[Data segment]
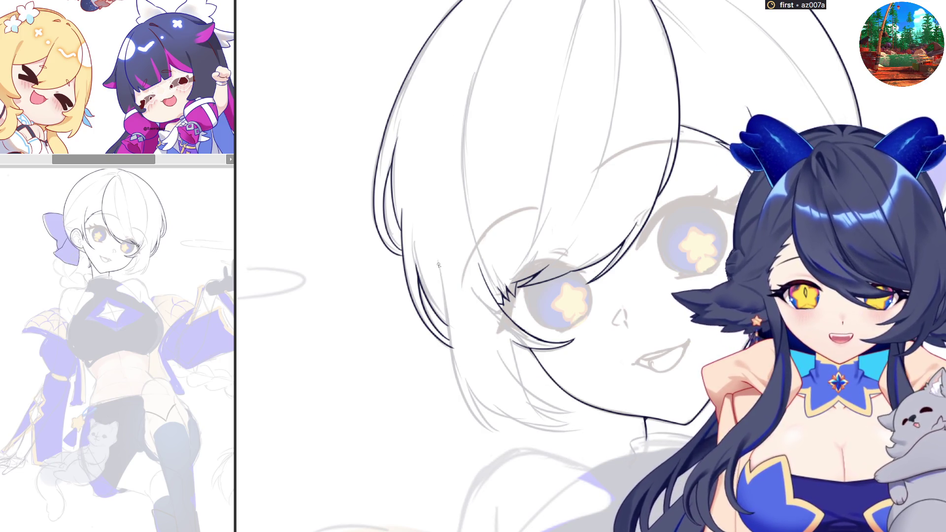
Ink the hair line down toward the neck, trimming its tail, then straighten and zoom the view.
left_click_drag(439, 264, 451, 335)
key("ctrl+z")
[/Data segment]
→ What needs to be done
Give back the listing exactly, with the pictures removed.

→ Answer space
Ink the hair line down toward the neck, trimming its tail, then straighten and zoom the view.
left_click_drag(439, 264, 451, 335)
key("ctrl+z")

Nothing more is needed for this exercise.